Mia leans into her laptop, white headphone cords trailing across her white sweater. College applications are due. It's 4 minutes to midnight and her mug of tea is growing cold. We intersperse our sprints of writing work with burying our hands in Chico's fur and telling him he's an adorable big dog who really needs to lose some weight.

HELLO HELLO winks the ceiling-light letters in the restaurant. Kei is worried about zombies; they don't teach zombie-evasion drills in middle school. In teenage-boy oblivion, Neil takes Kei's elbow and strums across her arm like a guitar, bobbing along to a song inside his head. We rip apart the chicken and pass butter-toasted zucchini bread and watch the cooks pile thin-shaved fennel on thick slices of yeasty bread. Later on, we sit and stab felting needles repeatedly into the forming shapes of polar bears and hedgehogs and ice cream cones until it's time to eat the pots of curry on the stove.

The Portland food trucks have closed illogically early for a Saturday night. I walk with my dad through the wet streets, looking for dry shoes; in what may be the first recorded case in human history, a father insists his daughter shop longer for shoes in the department store. (I had long since located a satisfactory pair by the time he conceded they would be just fine.) We char our faces by the hotel fireplace while he describes the habit of compassion and connection he's seen burst out in me, almost uncontrollably, since I was very small: when faced with someone with a need I could meet, I find myself unable to not give.

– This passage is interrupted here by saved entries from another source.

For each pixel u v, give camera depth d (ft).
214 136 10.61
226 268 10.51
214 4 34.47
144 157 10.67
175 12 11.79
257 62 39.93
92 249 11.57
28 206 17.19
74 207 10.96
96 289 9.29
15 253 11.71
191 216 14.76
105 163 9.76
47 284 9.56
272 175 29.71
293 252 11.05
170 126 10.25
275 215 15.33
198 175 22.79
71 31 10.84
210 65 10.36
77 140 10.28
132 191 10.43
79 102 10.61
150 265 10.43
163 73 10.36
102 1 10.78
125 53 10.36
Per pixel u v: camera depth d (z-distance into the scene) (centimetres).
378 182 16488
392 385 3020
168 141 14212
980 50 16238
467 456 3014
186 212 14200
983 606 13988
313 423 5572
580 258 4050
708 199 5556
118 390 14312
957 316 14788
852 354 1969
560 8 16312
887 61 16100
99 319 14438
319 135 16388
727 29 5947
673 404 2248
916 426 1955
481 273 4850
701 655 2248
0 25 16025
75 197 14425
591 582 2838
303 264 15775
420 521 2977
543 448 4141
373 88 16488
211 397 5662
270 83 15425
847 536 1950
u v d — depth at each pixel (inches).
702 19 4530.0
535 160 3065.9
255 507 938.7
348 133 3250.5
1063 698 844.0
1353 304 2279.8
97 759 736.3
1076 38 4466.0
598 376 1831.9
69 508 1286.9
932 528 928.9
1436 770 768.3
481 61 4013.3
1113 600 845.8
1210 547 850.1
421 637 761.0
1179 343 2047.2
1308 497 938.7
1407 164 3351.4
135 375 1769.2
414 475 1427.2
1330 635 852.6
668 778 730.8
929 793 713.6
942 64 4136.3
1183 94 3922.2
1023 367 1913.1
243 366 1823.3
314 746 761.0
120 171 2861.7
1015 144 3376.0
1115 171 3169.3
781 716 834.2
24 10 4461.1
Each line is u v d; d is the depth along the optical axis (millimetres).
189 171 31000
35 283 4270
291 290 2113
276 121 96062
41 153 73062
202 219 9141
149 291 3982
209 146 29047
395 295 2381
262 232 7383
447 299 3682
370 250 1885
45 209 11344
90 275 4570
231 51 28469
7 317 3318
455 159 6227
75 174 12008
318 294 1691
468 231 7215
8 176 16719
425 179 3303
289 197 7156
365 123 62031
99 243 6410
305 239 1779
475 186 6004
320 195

Sinking so deeply into the hotel bed that I don't move or think for a good 10 hours; it's one of the best sleeps I've had in ages. Quality beds make a huge difference. Someday, when I can afford it and have settled down a little more, I'm going to nest in a massive Heavenly Bed; along with wooden bookshelves and a baby grand piano, it's another piece I plan to use to build the sanctuary of my home.

My grandmother's futon: wrapping myself like a burrito in the quilt to stay warm through the night, turning the electronic picture frames face-down upon the tables and curling away from the crack of light spilling out of the bathroom door. A fridge with food -- and food, and food; feeding and eating as a currency of love.

Can't lipread in the car.

Mom and I finally have all the shopping trips that normal girls have with their mothers back in high school, back and forth between different stores, through the mall, in and out of the car, late at night. She shows me how a thick black shawl (now dubbed "THE BATCAPE" with great glee, and reminiscent of Lynn Stein) fits over multiple shirts and a dress. I ask dumb questions about how to care for makeup brushes. She tries to get me to wear dangly earrings (fail) and pads a set of comfortable low heels so I can walk in them (success) and we both rejoice when I find an appropriate jacket: I geek out on the well-engineered features of the dual-layer, snow-skirted, thumb-looped, zippered-to-high-heaven, slim down coat, and she breathes a sigh of relief that I won't be borrowing hers any more.

You look good in orange stripes, says Jason. You look good in jewel tones, says Mom. I am still adjusting to the tall, well-dressed woman in the mirror, but I am growing more and more accustomed to seeing her, straight and tall and grinning, with the same sense of wonder and curiosity that I am no longer afraid of losing just because I put a necklace on occasionally.

How I can leave my things sprawled on the floors and tables of my parents' house, go out for hours, come back, know that it's all right -- this leaving-out, this not-needing to clean up and tidy myself away, this implicit permission to leave a trace... I think this, too, is a sign of home-ness for me. My messes are accepted. So am I.